[EXCERPTED TEXT — start]

After refactoring most of the code in create_grouping_paths() (0001-0003),
it is very little code remained which is duplicated. Refactoring those few
lines into another function looks odd.
Let me know, if you still think to refactor those few lines in a separate
function.

>
> + /* Nothing to do if there is an empty pathlist */
> + if (grouped_rel->pathlist == NIL)
> + return false;
> When would that happen? Similar condition in case of parent grouped rel
> throws
> an error, so when this code is called, we know for sure that parent had
> non-empty pathlist. So, we would expect child to have non-empty pathlist as
> well.
>

Yes and agree too. This is kind of not-reachable return.
Do you mean we should also throw an error here like in case of parent
grouped
rel? I opted to not throw an error and instead go with the non
partition-wise
path.

>
> + grouped_rel = fetch_upper_rel(root, UPPERREL_GROUP_AGG,
> + input_rel->relids);
> +
> + /* Mark this rel as "other upper rel" */
> + grouped_rel->reloptkind = RELOPT_OTHER_UPPER_REL;
> I think we need to pass relopkind as an argument to fetch_upper_rel(), now
> that
> we have "upper" relations and "other upper" relations. relids will still
> be a
> "key" to find an upper relation but its reloptkind should match the given
> reloptkind. fetch_upper_rel() is used to create the upper relation if it
> doesn't exist. So, with the above code, if some other function calls
> fetch_upper_rel() with given relids, it would get an upper rel with
> RELOPT_UPPER_REL and then this code would change it to
> RELOPT_OTHER_UPPER_REL.
> That looks odd. May be we should have written build_upper_rel() and
> find_upper_rel() similar to build_join_rel() and find_join_rel() instead of
> combining both the functionalities in one function.
>

Make sense. But I am reluctant to update fetch_upper_rel() and all it's
callers.
However, do you think having a separate function for other upper rel for
this
is a good idea, named fetch_other_upper_rel() in-lined with
fetch_upper_rel()?

>
> + /*
> + * create_append_path() sets the path target from the given
> relation.

[EXCERPTED TEXT — finish]
[PROVIDED DATA — start]

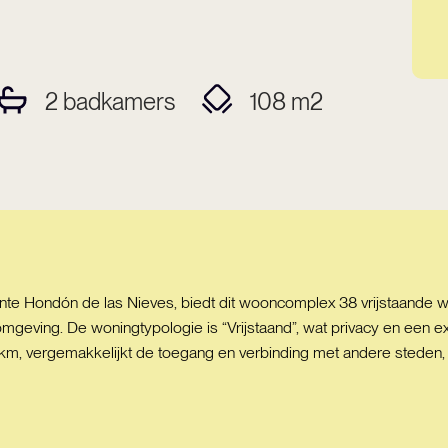
2
badkamers
108
m2
e Hondón de las Nieves, biedt dit wooncomplex 38 vrijstaande w
e omgeving. De woningtypologie is “Vrijstaand”, wat privacy en een 
 km, vergemakkelijkt de toegang en verbinding met andere steden, 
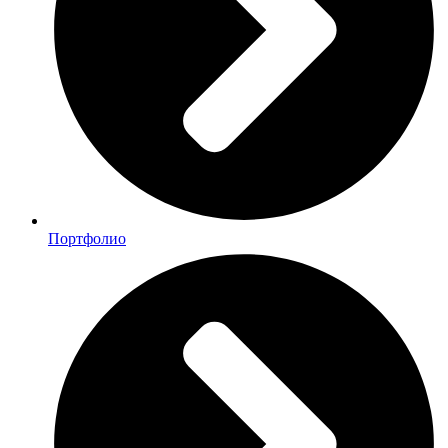
Портфолио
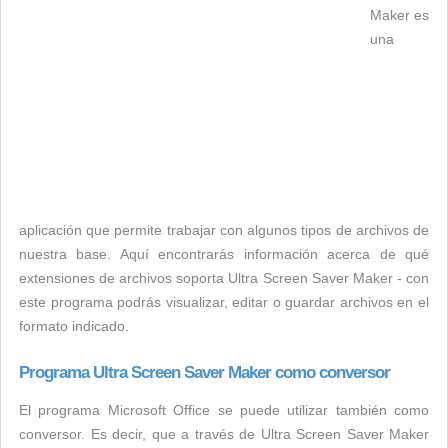
Maker es
una
aplicación que permite trabajar con algunos tipos de archivos de
nuestra base. Aquí encontrarás información acerca de qué
extensiones de archivos soporta Ultra Screen Saver Maker - con
este programa podrás visualizar, editar o guardar archivos en el
formato indicado.
Programa Ultra Screen Saver Maker como conversor
El programa Microsoft Office se puede utilizar también como
conversor. Es decir, que a través de Ultra Screen Saver Maker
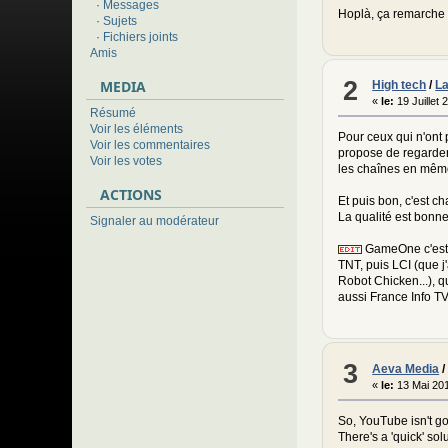
·
Messages
Hoplà, ça remarche p
·
Sujets
·
Fichiers joints
Amis
2
MEDIA
High tech
/
La
«
le:
19 Juillet
Résumé
Voir les éléments
Pour ceux qui n'ont 
Voir les commentaires
propose de regarder 
Voir les votes
les chaînes en même
ACTIONS
Et puis bon, c'est c
La qualité est bonne.
Signaler au modérateur
GameOne c'est un
TNT, puis LCI (que 
Robot Chicken...), qu
aussi France Info TV 
3
Aeva Media
«
le:
13 Mai 201
So, YouTube isn't g
There's a 'quick' sol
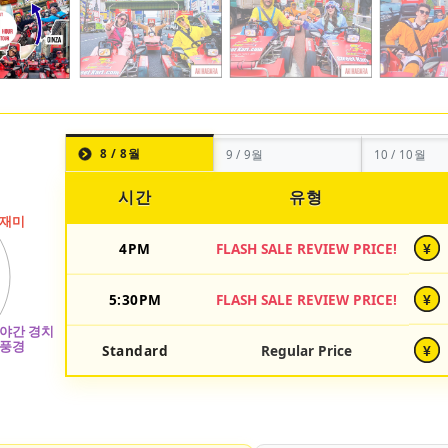
8 / 8월
9 / 9월
10 / 10월
시간
유형
4PM
FLASH SALE REVIEW PRICE!
¥
5:30PM
FLASH SALE REVIEW PRICE!
¥
Standard
Regular Price
¥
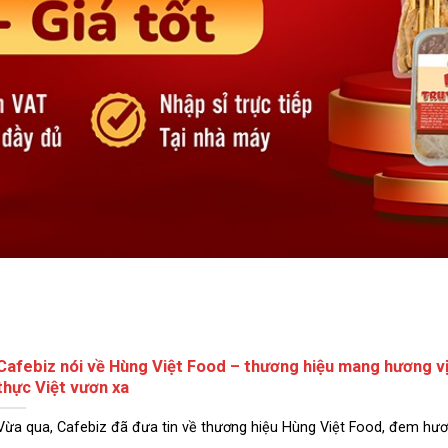
Cafebiz nói về Hùng Việt Food – thương hiệu mang hương v
thực Việt vươn xa
Vừa qua, Cafebiz đã đưa tin về thương hiệu Hùng Việt Food, đem hương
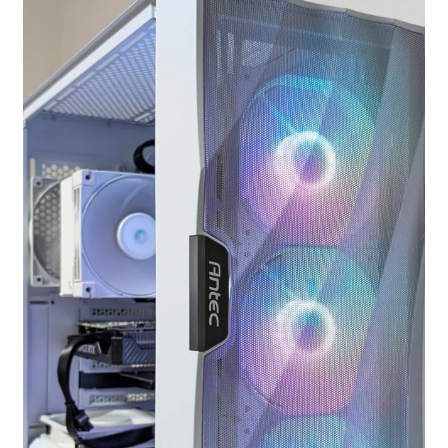
お問い合わせ
フルカスタマイズ相談
みんなのPC組立履歴
ご使用時にあたって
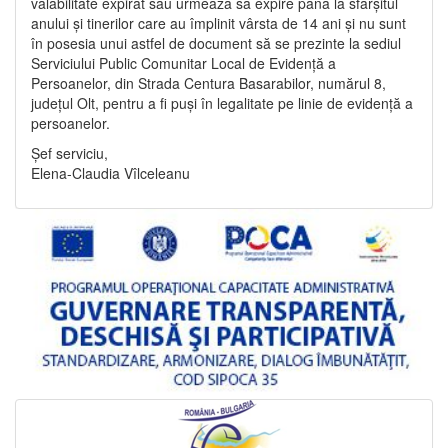
valabilitate expirat sau urmează să expire până la sfârșitul
anului și tinerilor care au împlinit vârsta de 14 ani și nu sunt
în posesia unui astfel de document să se prezinte la sediul
Serviciului Public Comunitar Local de Evidență a
Persoanelor, din Strada Centura Basarabilor, numărul 8,
județul Olt, pentru a fi puși în legalitate pe linie de evidență a
persoanelor.
Șef serviciu,
Elena-Claudia Vîlceleanu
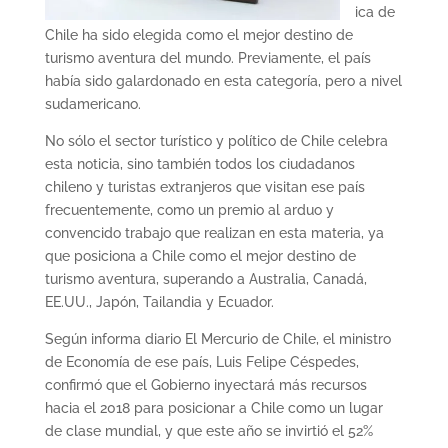
ica de
Chile ha sido elegida como el mejor destino de
turismo aventura del mundo. Previamente, el país
había sido galardonado en esta categoría, pero a nivel
sudamericano.
No sólo el sector turístico y político de Chile celebra
esta noticia, sino también todos los ciudadanos
chileno y turistas extranjeros que visitan ese país
frecuentemente, como un premio al arduo y
convencido trabajo que realizan en esta materia, ya
que posiciona a Chile como el mejor destino de
turismo aventura, superando a Australia, Canadá,
EE.UU., Japón, Tailandia y Ecuador.
Según informa diario El Mercurio de Chile, el ministro
de Economía de ese país, Luis Felipe Céspedes,
confirmó que el Gobierno inyectará más recursos
hacia el 2018 para posicionar a Chile como un lugar
de clase mundial, y que este año se invirtió el 52%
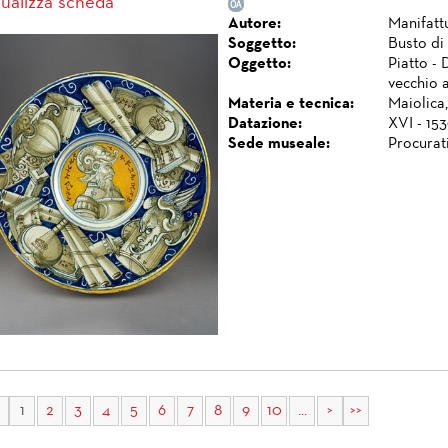
sualizza scheda
Autore:
Manifatt
Soggetto:
Busto di
Oggetto:
Piatto - 
vecchio a
Materia e tecnica:
Maiolica,
Datazione:
XVI - 153
Sede museale:
Procurat
1
2
3
4
5
6
7
8
9
10
...
>
>>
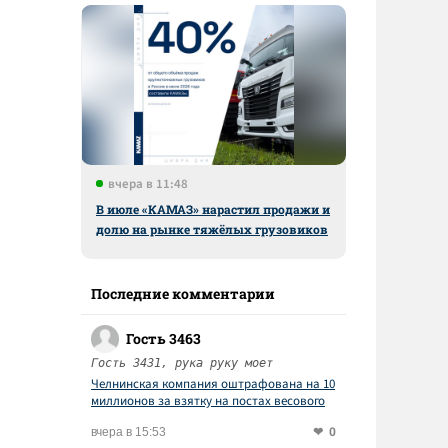
вчера в 11:48
В июле «КАМАЗ» нарастил продажи и
долю на рынке тяжёлых грузовиков
Последние комментарии
Гость 3463
Гость 3431, рука руку моет
Челнинская компания оштрафована на 10
миллионов за взятку на постах весового
контроля
0
вчера в 15:53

[PROVIDED DATA — finish]

**EXERCISES TO COMPLETE**
(1) Report each line of the records that contains the string "Hùng", copying every such line in full.
(2) Extend the code review discussion on grouping paths, beginning immediately after its final line.

**ACTIVITY ANSWERS**
(1)
Cafebiz nói về Hùng Việt Food – thương hiệu mang hương v
Vừa qua, Cafebiz đã đưa tin về thương hiệu Hùng Việt Food, đem hương

(2)
> + * However, in this case grouped_rel doesn't have a target set.
> So we
> + * must set the pathtarget to the passed in target.
> + */
> + apath->pathtarget = target;
> I think, we should change create_append_path() functions to accept target
> as an
> additional argument. For append rels other than aggregate and grouping,
> target
> will be same as relation's target. For agg/group append rels, we will pass
> different targets for partial and non-partial grouping paths.
>

Done in 0005-Pass-pathtarget-to-create_-merge_-append_path.patch.

> + /*
> + * Since Append's output is always unsorted, we'll need to sort,
> + * unless there's no GROUP BY clause or a degenerate (constant)
> one,
> + * in which case there will only be a single group.
> + */
> append path here can be output of either merge append or append. If it's
> output
> of merge append, we don't need to sort it again, do we?
>

Yes, you are right, we don't need an explicit sort over merge-append.
Done those changes.

> create_partition_agg_paths() creates append paths and then adds
> finalization
> path if necessary. The code to add finalization path seems to be similar
> to the
> code that adds finalization path for parallel query. May be we could take
> out
> common code into a function and call that function in two places. I see
> this
> function as accepting a partial aggregation/grouping path and returning a
> path
> that finalizes partial aggregates/groups.
>

It seems that it will become messy. Per my understanding the only common
code
is related to the add_path() call with appropriate create_agg_path() or
create_group_path(). Those are anyways function calls and I don't see any
reason to split them into the separate function.

>
>
Attached new patch set having HEAD at 84ad4b0 with all these review points
fixed. Let me know if I missed any thanks.

I have merged parallelism changes into main patch i.e. 0007 as most of the
changes in that patch are actual modifying same lines added by 0007.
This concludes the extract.